My grandpa laughed with every cell in his body, modeled integrity in everything he did, and radiated kindness almost all the time. He was the happiest person I've ever known, and that continued right through to his last breath. To him, life was always a grand adventure, and if you didn't share that opinion, he'd make it his personal mission to change your mind. He made every single day better.
When we were kids, he brought silly little presents every time he visited - like rubber finger puppets, Mexican jumping beans, and dime-store rings - and on the rare occasions that he forgot, he'd let you choose between a whole dollar bill or all the change in his pocket. (The change was always the better choice). He could spit a watermelon seed halfway across a double lot, and convinced us that he held the world record for watermelon spitting "straight up until they took it out of the book". He loved a good meatloaf sandwich, a bowl of cornflakes, or a slider from Miller's. He was a southpaw with a killer arm, and he'd happily play catch with you all day.

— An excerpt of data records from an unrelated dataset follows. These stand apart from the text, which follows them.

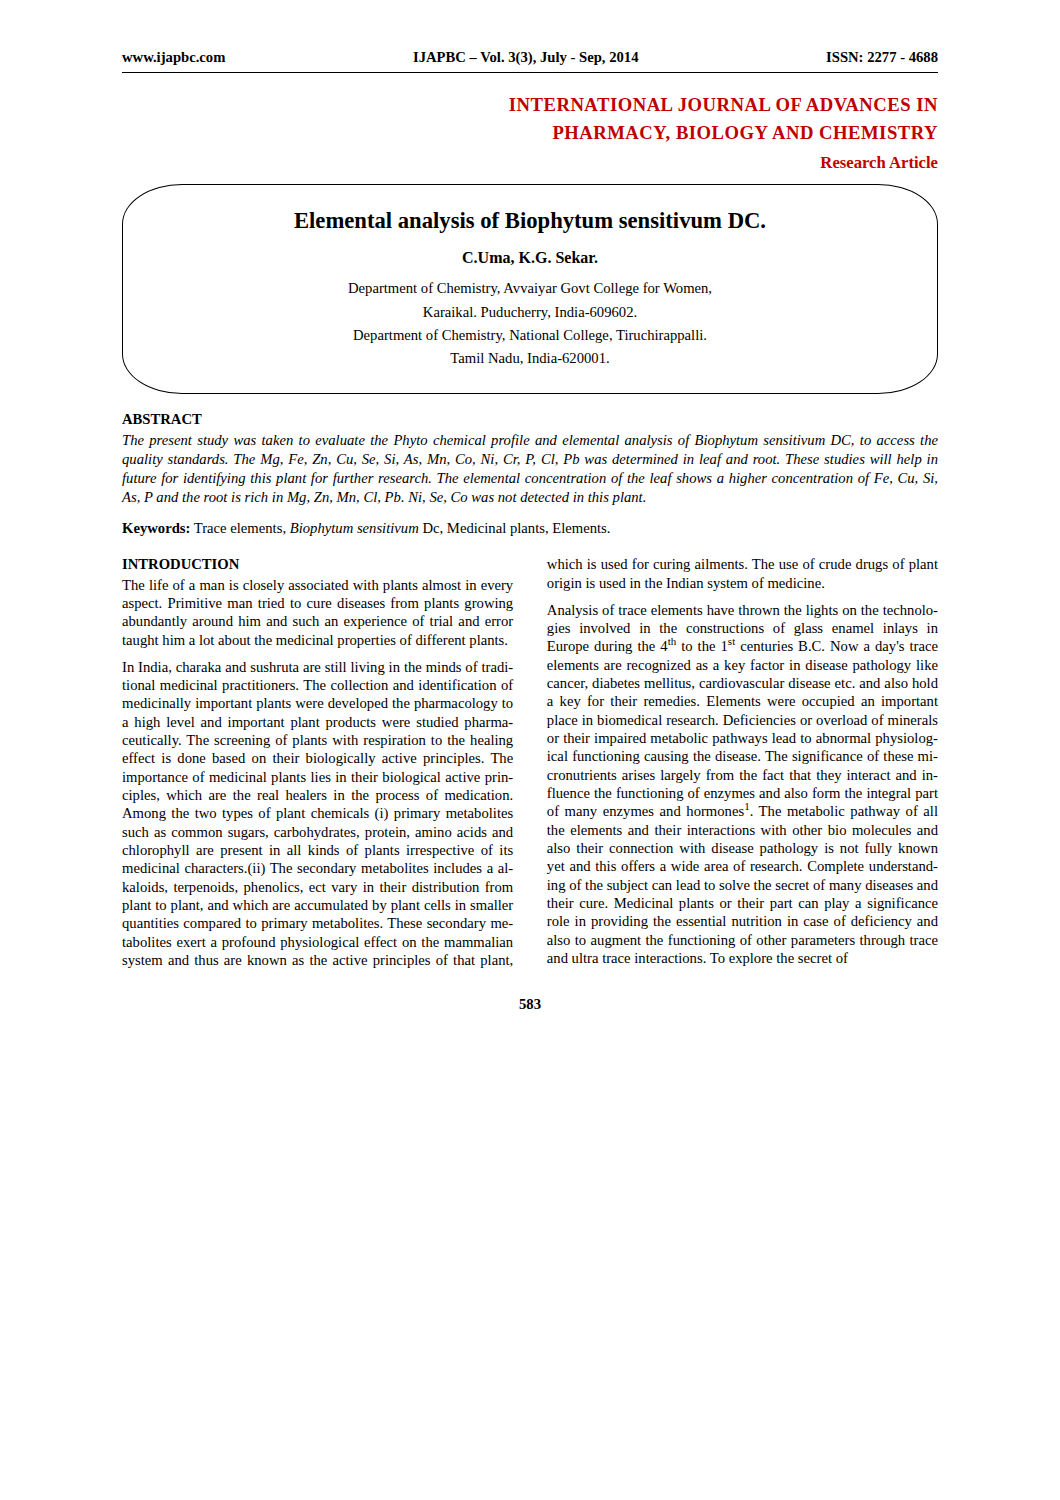www.ijapbc.com IJAPBC – Vol. 3(3), July - Sep, 2014 ISSN: 2277 - 4688
INTERNATIONAL JOURNAL OF ADVANCES IN
PHARMACY, BIOLOGY AND CHEMISTRY
Research Article
Elemental analysis of Biophytum sensitivum DC.
C.Uma, K.G. Sekar.
Department of Chemistry, Avvaiyar Govt College for Women,
Karaikal. Puducherry, India-609602.
Department of Chemistry, National College, Tiruchirappalli.
Tamil Nadu, India-620001.
ABSTRACT
The present study was taken to evaluate the Phyto chemical profile and elemental analysis of Biophytum sensitivum DC, to access the quality standards. The Mg, Fe, Zn, Cu, Se, Si, As, Mn, Co, Ni, Cr, P, Cl, Pb was determined in leaf and root. These studies will help in future for identifying this plant for further research. The elemental concentration of the leaf shows a higher concentration of Fe, Cu, Si, As, P and the root is rich in Mg, Zn, Mn, Cl, Pb. Ni, Se, Co was not detected in this plant.
Keywords: Trace elements, Biophytum sensitivum Dc, Medicinal plants, Elements.
INTRODUCTION
The life of a man is closely associated with plants almost in every aspect. Primitive man tried to cure diseases from plants growing abundantly around him and such an experience of trial and error taught him a lot about the medicinal properties of different plants.
In India, charaka and sushruta are still living in the minds of traditional medicinal practitioners. The collection and identification of medicinally important plants were developed the pharmacology to a high level and important plant products were studied pharmaceutically. The screening of plants with respiration to the healing effect is done based on their biologically active principles. The importance of medicinal plants lies in their biological active principles, which are the real healers in the process of medication. Among the two types of plant chemicals (i) primary metabolites such as common sugars, carbohydrates, protein, amino acids and chlorophyll are present in all kinds of plants irrespective of its medicinal characters.(ii) The secondary metabolites includes a alkaloids, terpenoids, phenolics, ect vary in their distribution from plant to plant, and which are accumulated by plant cells in smaller quantities compared to primary metabolites. These secondary metabolites exert a profound physiological effect on the mammalian system and thus are known as the active principles of that plant, which is used for curing ailments. The use of crude drugs of plant origin is used in the Indian system of medicine.
Analysis of trace elements have thrown the lights on the technologies involved in the constructions of glass enamel inlays in Europe during the 4th to the 1st centuries B.C. Now a day's trace elements are recognized as a key factor in disease pathology like cancer, diabetes mellitus, cardiovascular disease etc. and also hold a key for their remedies. Elements were occupied an important place in biomedical research. Deficiencies or overload of minerals or their impaired metabolic pathways lead to abnormal physiological functioning causing the disease. The significance of these micronutrients arises largely from the fact that they interact and influence the functioning of enzymes and also form the integral part of many enzymes and hormones1. The metabolic pathway of all the elements and their interactions with other bio molecules and also their connection with disease pathology is not fully known yet and this offers a wide area of research. Complete understanding of the subject can lead to solve the secret of many diseases and their cure. Medicinal plants or their part can play a significance role in providing the essential nutrition in case of deficiency and also to augment the functioning of other parameters through trace and ultra trace interactions. To explore the secret of
583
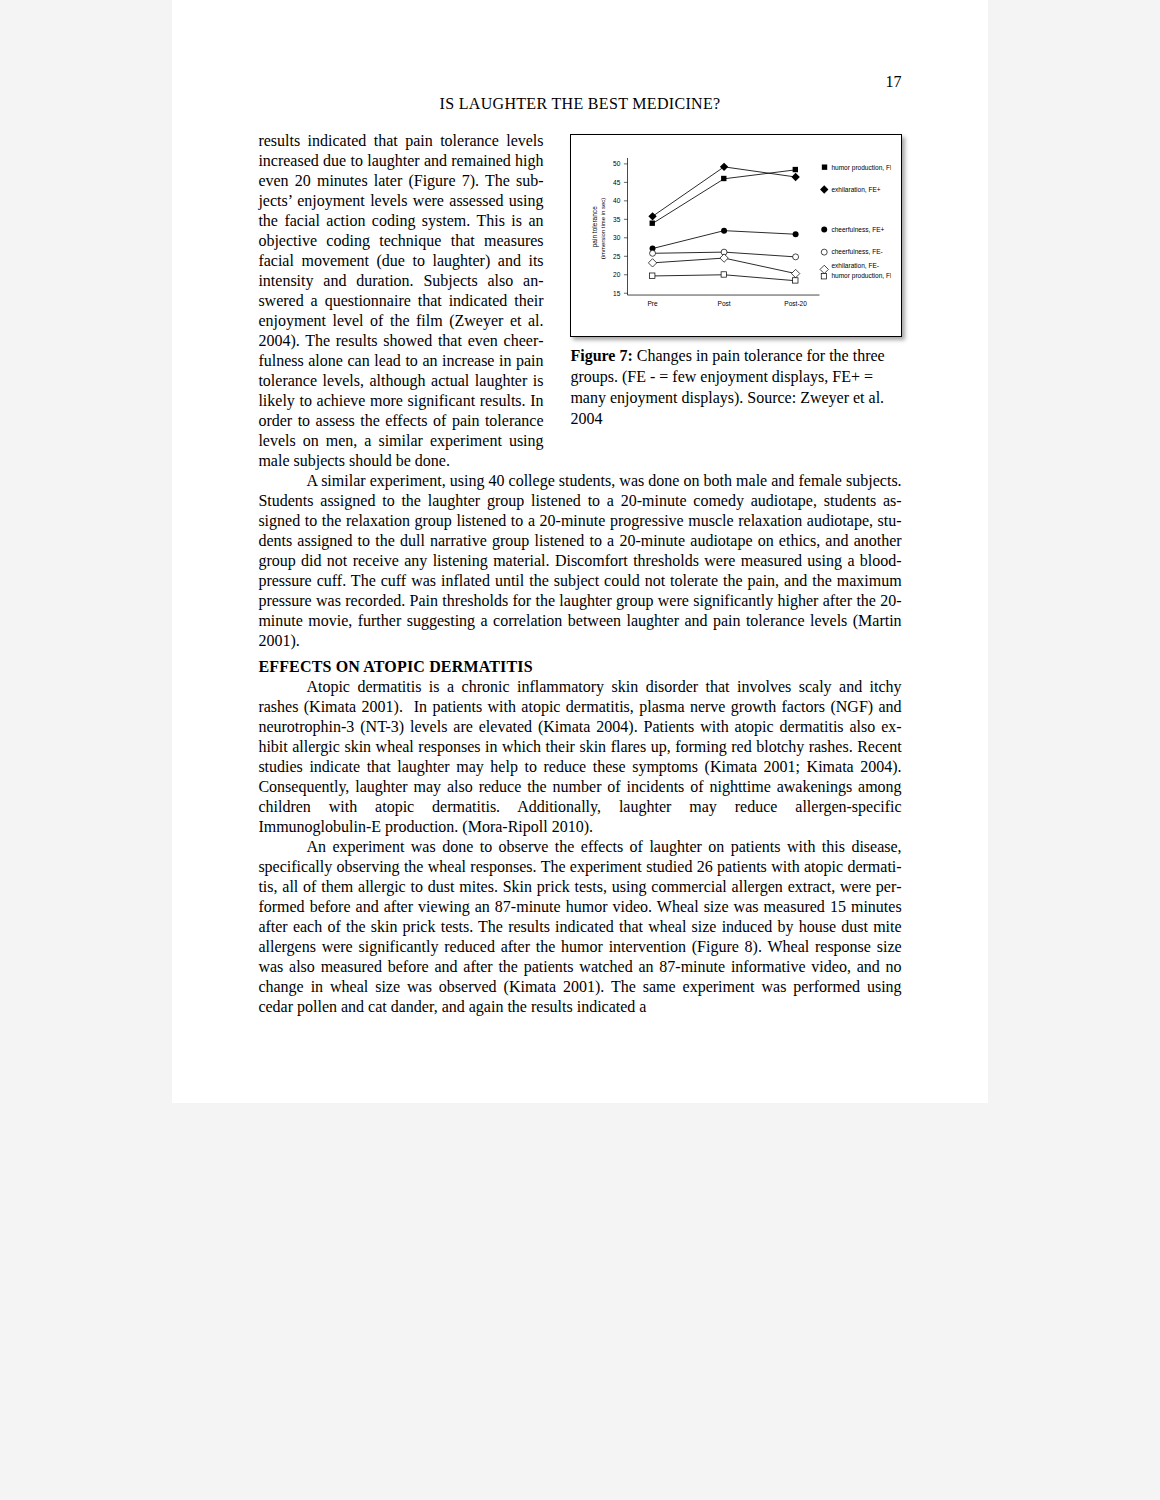17
IS LAUGHTER THE BEST MEDICINE?
50 45 40 35 30 25 20 15 pain tolerance (immersion time in sec) Pre Post Post-20 humor production, FE+ exhilaration, FE+ cheerfulness, FE+ cheerfulness, FE- exhilaration, FE- humor production, FE-
Figure 7: Changes in pain tolerance for the three groups. (FE - = few enjoyment displays, FE+ = many enjoyment displays). Source: Zweyer et al. 2004
results indicated that pain tolerance levels increased due to laughter and remained high even 20 minutes later (Figure 7). The subjects’ enjoyment levels were assessed using the facial action coding system. This is an objective coding technique that measures facial movement (due to laughter) and its intensity and duration. Subjects also answered a questionnaire that indicated their enjoyment level of the film (Zweyer et al. 2004). The results showed that even cheerfulness alone can lead to an increase in pain tolerance levels, although actual laughter is likely to achieve more significant results. In order to assess the effects of pain tolerance levels on men, a similar experiment using male subjects should be done.
A similar experiment, using 40 college students, was done on both male and female subjects. Students assigned to the laughter group listened to a 20-minute comedy audiotape, students assigned to the relaxation group listened to a 20-minute progressive muscle relaxation audiotape, students assigned to the dull narrative group listened to a 20-minute audiotape on ethics, and another group did not receive any listening material. Discomfort thresholds were measured using a blood-pressure cuff. The cuff was inflated until the subject could not tolerate the pain, and the maximum pressure was recorded. Pain thresholds for the laughter group were significantly higher after the 20-minute movie, further suggesting a correlation between laughter and pain tolerance levels (Martin 2001).
Effects On Atopic Dermatitis
Atopic dermatitis is a chronic inflammatory skin disorder that involves scaly and itchy rashes (Kimata 2001). In patients with atopic dermatitis, plasma nerve growth factors (NGF) and neurotrophin-3 (NT-3) levels are elevated (Kimata 2004). Patients with atopic dermatitis also exhibit allergic skin wheal responses in which their skin flares up, forming red blotchy rashes. Recent studies indicate that laughter may help to reduce these symptoms (Kimata 2001; Kimata 2004). Consequently, laughter may also reduce the number of incidents of nighttime awakenings among children with atopic dermatitis. Additionally, laughter may reduce allergen-specific Immunoglobulin-E production. (Mora-Ripoll 2010).
An experiment was done to observe the effects of laughter on patients with this disease, specifically observing the wheal responses. The experiment studied 26 patients with atopic dermatitis, all of them allergic to dust mites. Skin prick tests, using commercial allergen extract, were performed before and after viewing an 87-minute humor video. Wheal size was measured 15 minutes after each of the skin prick tests. The results indicated that wheal size induced by house dust mite allergens were significantly reduced after the humor intervention (Figure 8). Wheal response size was also measured before and after the patients watched an 87-minute informative video, and no change in wheal size was observed (Kimata 2001). The same experiment was performed using cedar pollen and cat dander, and again the results indicated a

He beat us a thousand times in croquet, helped us master Yahtzee, Skittles, Poker, Hearts and Scrabble, collected rare coins and glass canes, and insisted on owning a red telephone which he kept in a basement room and referred to as "The Hotline". He once told me that I should never answer that phone, because it might be the President calling him for a special mission. I believed him.
He grew gigantic peonies by the back patio, and tiny cherry tomatoes along his chain link fence. He pushed us on a tire swing for hours, and kept that swing long after a tornado took down the willow tree it hung from, along with most of the trees in his yard. He drew pictures of Mickey Mouse all over the attic floor to amuse us, and they were still there when we packed up the house after Gram died. He "kept the snakes away" with a belt of Crown Royal every night. He had a scar on his neck, and when you asked him about it, he'd tell you an elaborate and very convincing lie about taking shrapnel during WWII.
My grandpa claimed that he once drove all the way home backwards from a local bar on a dare. I never doubted this, because he could drive backwards better than anyone I ever knew. Even with a trunk full of ladders.
My grandpa loved traditions. He took us to the Thanksgiving Day Parade in Detroit every single year. He'd set up his tallest painting ladders and stretch out a scaffold across them. We'd sit in a row drinking hot chocolate from his old metal thermos. It was bitter cold some years, but we never seemed to notice. I wish I could remember the last time we went...but the funny thing about life is you never know it's the last time while it's actually happening.
My grandpa loved the Tigers, his wife, his one precious daughter, his two beautiful granddaughters, and all his great-grandchildren. He loved all the people we loved, and welcomed everyone with open arms. He loved picnics, card games, black and white movies, betting on the harness races, Broadway musicals, travel, game shows, gambling, Carol Burnett, strawberry ice cream, and every animal he ever met - nearly all of which he named Terry.
He loved us madly all his life. And we loved him right back. We always will.
My grandpa was a towering giant of a man. At least that's the way I'll always remember him. And sometimes the truth is a pretty great story all by itself.
Plans for a proper fireman's memorial will have to wait. In the meantime, if you're looking for a way to honor his extraordinary life, pour yourselves a glass of Crown Royal and send up a toast to the happiest guy God ever made, or donate in his name to your favorite charity. He'd be thrilled that you remembered him.